> _Directions_:
From the excerpt on detecting adversarial attacks below, return word for word the stretch that begins with the words "5.4 Adaptive Attack" and ends with "at iteration 200.".

***** Selected extract

Table 1. Detection results (AUC) of image spatial (Spatial) and scale consistency (Scale) based methods on Cityscapes dataset. The number in parentheses of the Model shows the number of parameters for the target mode, and mIOU shows the performance of segmentation model on pristine data. We color all the AUC less than 80% with red.

5.3 Image Scale Analysis

As a baseline, we also utilize image scale information to perform as a simple detection method and compare it with the spatial consistency based method. We apply Gaussian kernel to perform the image scaling based detection, and select \(\mathbf {std}_{detect}\in \{0.5, 3,5\}\) as the standard deviation of Gaussian kernel. We compute the normalize mIOU between the original and scalled images. Similarly, the detection results of corresponding AUC are shown in Table 1. It is demonstrated that detection method based on image scale information can achieve similarly high AUC compared with spatial consistency based method.

5.4 Adaptive Attack Evaluation

Regarding the above detection analysis, it is important to evaluate adaptive attacks, where adversaries have knowledge of the detection strategy.

Fig. 6.
figure 6

Performance of adaptive attack. (a) shows adversarial image and corresponding segmentation result for adaptive attack against image scaling. The first two rows show benign images and the corresponding segmentation results; the last two rows show the adaptive adversarial images and corresponding segmentation results under different std of Gaussian kernel (0.5, 3, 5 for column 2–4). (b) and (c) show the performance of adaptive attack against spatial consistency based method with different K. (b) presents mIOU of overlapping regions for benign and adversarial images during along different iterations. (c) shows mIOU for overlapping regions of benign and adversarial instances at iteration 200.

As Carlini and Wagner suggest [4], we conduct attacks with full access to the detection model to evaluate the adaptive adversary based on Kerckhoffs principle [36]. To perform adaptive attack against the image scaling detection mechanism, instead of attacking the original model, we add another convolutional layer after the input layer of the target model similarly with [4]. We select std \(\in \{0.5, 3, 5\}\) to apply adaptive attack, which is the same with the detection model. To guarantee that the attack methods will converge, when performing the adaptive attacks, we select 0.06 for the upper bound for adversarial perturbation, in terms of \(L_2\) distance (pixel values are in range [0,1]), since larger than that the perturbation is already very visible. The detection results against such adaptive attacks are shown in Table 1 on Cityscapes (We omit the results on BDD to supplementary materials). Results on adaptive attack show that the image scale based detection method is easily to be attacked (AUC of detection drops dramatically), which draws similar conclusions as in classification task [4]. We show the qualitative results in Fig. 6(a), and it is obvious that even under large std of Gaussian kernel, the adversarial example can still be fooled into the malicious target (Kitty).

**********
***** Dataset extract

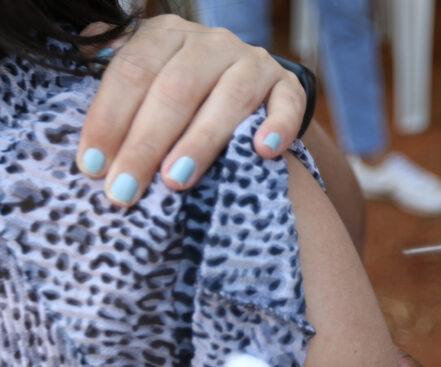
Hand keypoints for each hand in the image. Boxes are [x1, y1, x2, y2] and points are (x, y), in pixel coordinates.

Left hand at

**********

> _Your response_:
5.4 Adaptive Attack Evaluation

Regarding the above detection analysis, it is important to evaluate adaptive attacks, where adversaries have knowledge of the detection strategy.

Fig. 6.
figure 6

Performance of adaptive attack. (a) shows adversarial image and corresponding segmentation result for adaptive attack against image scaling. The first two rows show benign images and the corresponding segmentation results; the last two rows show the adaptive adversarial images and corresponding segmentation results under different std of Gaussian kernel (0.5, 3, 5 for column 2–4). (b) and (c) show the performance of adaptive attack against spatial consistency based method with different K. (b) presents mIOU of overlapping regions for benign and adversarial images during along different iterations. (c) shows mIOU for overlapping regions of benign and adversarial instances at iteration 200.